Trafostationen: Standortgebunden heisst noch nicht bestgeeignet
- Sandro Dinser

- 7. Apr.
- 2 Min. Lesezeit

Der Netzexpress will den Stromnetzausbau beschleunigen. Ein Teil der Vorlage betrifft Trafostationen ausserhalb der Bauzonen. (Botschaft, Änderung Elektrizitätsgesetz)
Neu sollen solche Anlagen als standortgebunden gelten, wenn vier Kriterien erfüllt sind. Ist dies der Fall, entfällt die ansonsten notwendige Standortevaluation zur Begründung eines Standorts ausserhalb der Bauzone.
Diese Vereinfachung ist sinnvoll und wird den Netzausbau beschleunigen.
Zulässig ist nicht automatisch die beste Lösung
Gleichzeitig ist zu beachten: Die Regelung beantwortet in erster Linie die Frage, ob ein Standort zulässig ist.
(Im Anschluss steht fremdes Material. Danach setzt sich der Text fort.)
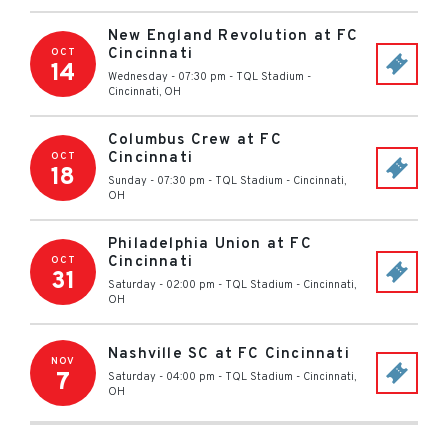
New England Revolution at FC
Cincinnati
OCT
14
Wednesday - 07:30 pm
-
TQL Stadium
-
Cincinnati
,
OH
Columbus Crew at FC
Cincinnati
OCT
18
Sunday - 07:30 pm
-
TQL Stadium
-
Cincinnati
,
OH
Philadelphia Union at FC
Cincinnati
OCT
31
Saturday - 02:00 pm
-
TQL Stadium
-
Cincinnati
,
OH
Nashville SC at FC Cincinnati
NOV
7
Saturday - 04:00 pm
-
TQL Stadium
-
Cincinnati
,
OH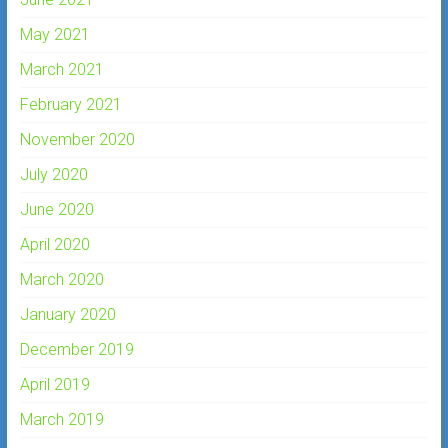
May 2021
March 2021
February 2021
November 2020
July 2020
June 2020
April 2020
March 2020
January 2020
December 2019
April 2019
March 2019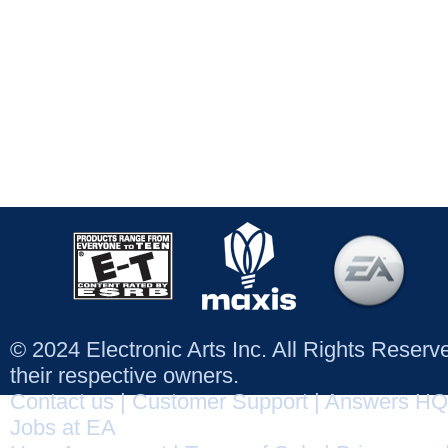
© 2024 Electronic Arts Inc. All Rights Reser
their respective owners.
Contact us
|
Customer Support
|
Answers HQ
Jobs at EA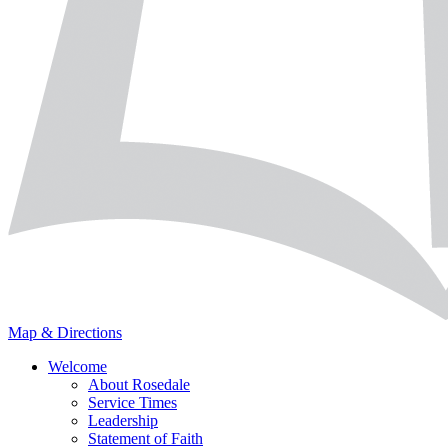
Map & Directions
Welcome
About Rosedale
Service Times
Leadership
Statement of Faith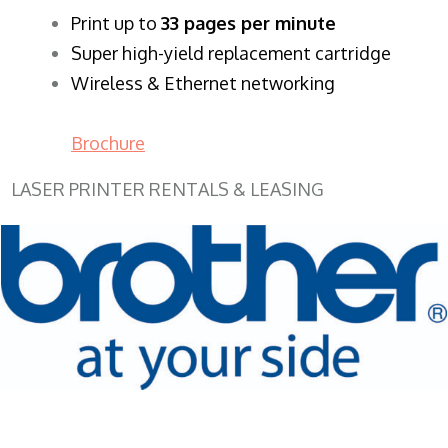
​Print up to
33 pages per minute
Super high-yield replacement cartridge
Wireless & Ethernet networking
Brochure
LASER PRINTER RENTALS & LEASING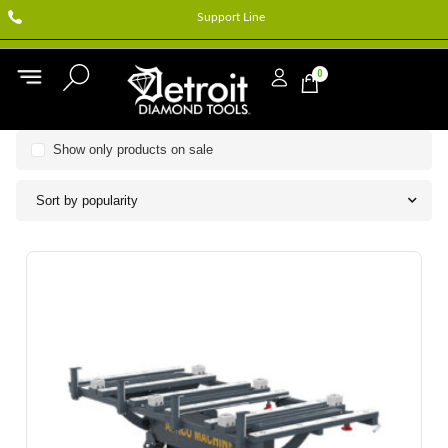
Support Line
0
Show only products on sale
Sort by popularity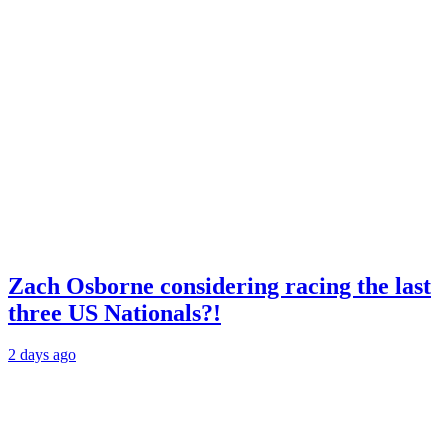
Zach Osborne considering racing the last
three US Nationals?!
2 days ago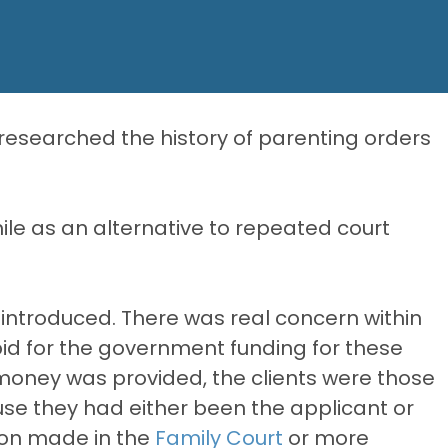
esearched the history of parenting orders
le as an alternative to repeated court
ntroduced. There was real concern within
id for the government funding for these
money was provided, the clients were those
use they had either been the applicant or
ion made in the
Family Court
or more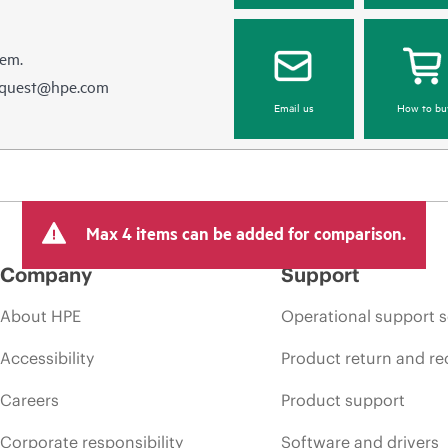
hem.
equest@hpe.com
Email us
How to bu
Max 4 items can be added for comparison.
Company
Support
About HPE
Operational support s
Accessibility
Product return and re
Careers
Product support
Corporate responsibility
Software and drivers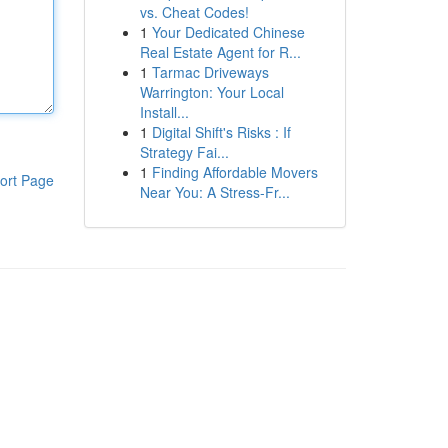
vs. Cheat Codes!
1
Your Dedicated Chinese
Real Estate Agent for R...
1
Tarmac Driveways
Warrington: Your Local
Install...
1
Digital Shift's Risks : If
Strategy Fai...
1
Finding Affordable Movers
ort Page
Near You: A Stress-Fr...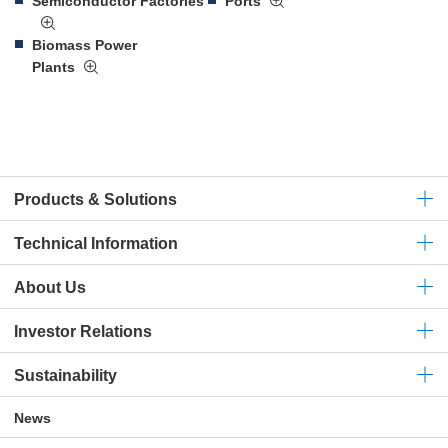
Semiconductor Factories
Ports
Biomass Power
Plants
Products & Solutions
Technical
Information
About Us
Investor Relations
Sustainability
News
Sie stellt jedoch nicht sicher, dass auch die beste Lösung gewählt wird.
Gerade im sensiblen Landschaftsraum stellt sich deshalb die Frage: Wollen wir den Netzausbau beschleunigen – und dabei in Kauf nehmen, dass nicht die bestmögliche Lösung umgesetzt wird?
Die Grundlagen sind vorhanden – der Mehraufwand ist gering
Ein zentrales Kriterium der neuen Regelung ist, dass am vorgesehenen Standort keine überwiegenden Interessen entgegenstehen.
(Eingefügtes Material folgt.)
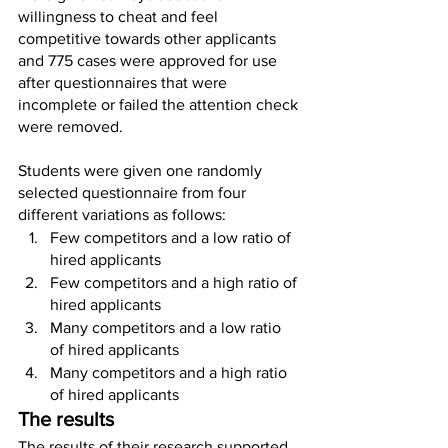
willingness to cheat and feel 
competitive towards other applicants 
and 775 cases were approved for use 
after questionnaires that were 
incomplete or failed the attention check 
were removed.
Students were given one randomly 
selected questionnaire from four 
different variations as follows:
Few competitors and a low ratio of 
hired applicants
Few competitors and a high ratio of 
hired applicants
Many competitors and a low ratio 
of hired applicants
Many competitors and a high ratio 
of hired applicants
The results
The results of their research supported 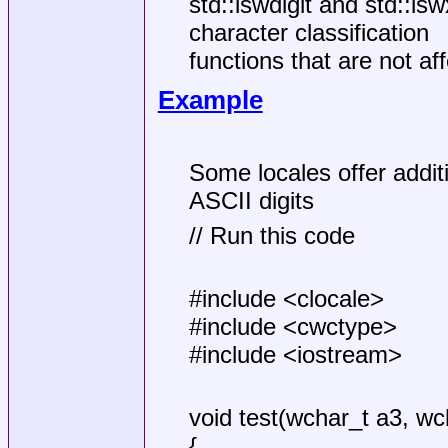
std::iswdigit and std::is
character classification
functions that are not aff
Example
Some locales offer addit
ASCII digits
// Run this code
#include <clocale>
#include <cwctype>
#include <iostream>
void test(wchar_t a3, wc
{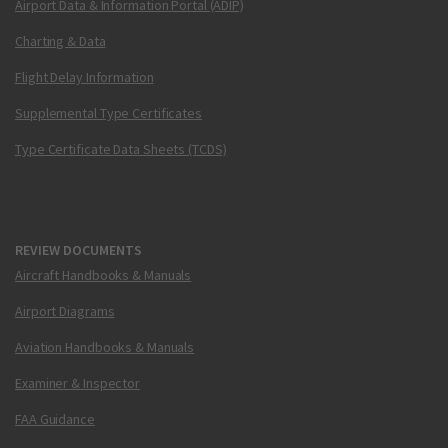
Airport Data & Information Portal (ADIP)
Charting & Data
Flight Delay Information
Supplemental Type Certificates
Type Certificate Data Sheets (TCDS)
REVIEW DOCUMENTS
Aircraft Handbooks & Manuals
Airport Diagrams
Aviation Handbooks & Manuals
Examiner & Inspector
FAA Guidance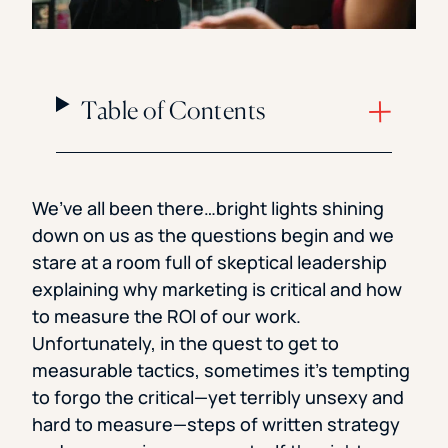
Table of Contents
We’ve all been there…bright lights shining
down on us as the questions begin and we
stare at a room full of skeptical leadership
explaining why marketing is critical and how
to measure the ROI of our work.
Unfortunately, in the quest to get to
measurable tactics, sometimes it’s tempting
to forgo the critical—yet terribly unsexy and
hard to measure—steps of written strategy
Um dies beurteilen zu können, müssen die relevanten Interessen ohnehin erhoben und bewertet werden. Diese Grundlagen beschränken sich in der Regel nicht auf einen einzelnen Punkt, sondern liegen auch für die nähere Umgebung vor.
Damit ist der Schritt klein, auch alternative Standorte einzubeziehen und zu prüfen, welche Variante insgesamt am besten abschneidet.
Einsprachen entstehen genau hier
In der Praxis zeigt sich immer wieder: Eine der häufigsten und zugleich einfachsten Einsprachen lautet, dass nicht die beste Variante gewählt wurde.
Fehlt die nachvollziehbare Dokumentation der Variantenprüfung, gilt dies als Mangel des Gesuchs – selbst dann, wenn die Prüfung tatsächlich durchgeführt wurde.
Kann der Gesuchsteller nicht nachvollziehbar darlegen, weshalb gerade dieser Standort die beste Lösung ist, führt dies zu Verzögerungen im Verfahren.
Der vermeintliche Zeitgewinn durch eine vereinfachte Standortbegründung geht damit oft wieder verloren.
Die einfache Lösung
Das wirksamste Mittel gegen solche Einsprachen ist einfach:
Die beste Lösung von Beginn an suchen und begründen.
Gerade bei Trafostationen ist der zusätzliche Aufwand gering. Die relevanten Interessen müssen ohnehin erhoben werden. Eine Variantenprüfung lässt sich darauf aufbauend mit überschaubarem Zusatzaufwand durchführen.
Unsere Empfehlung für den Netzexpress
Der Netzexpress sollte nicht nur den Bau von Trafostationen ausserhalb der Bauzone vereinfachen.
Er sollte auch sicherstellen, dass die bestgeeigneten Standorte gewählt werden.
Denn genau darin liegt ein wesentlicher Hebel zur Beschleunigung:
Wer die beste Lösung frühzeitig aufzeigt, reduziert Einsprachen und beschleunigt die Verfahren.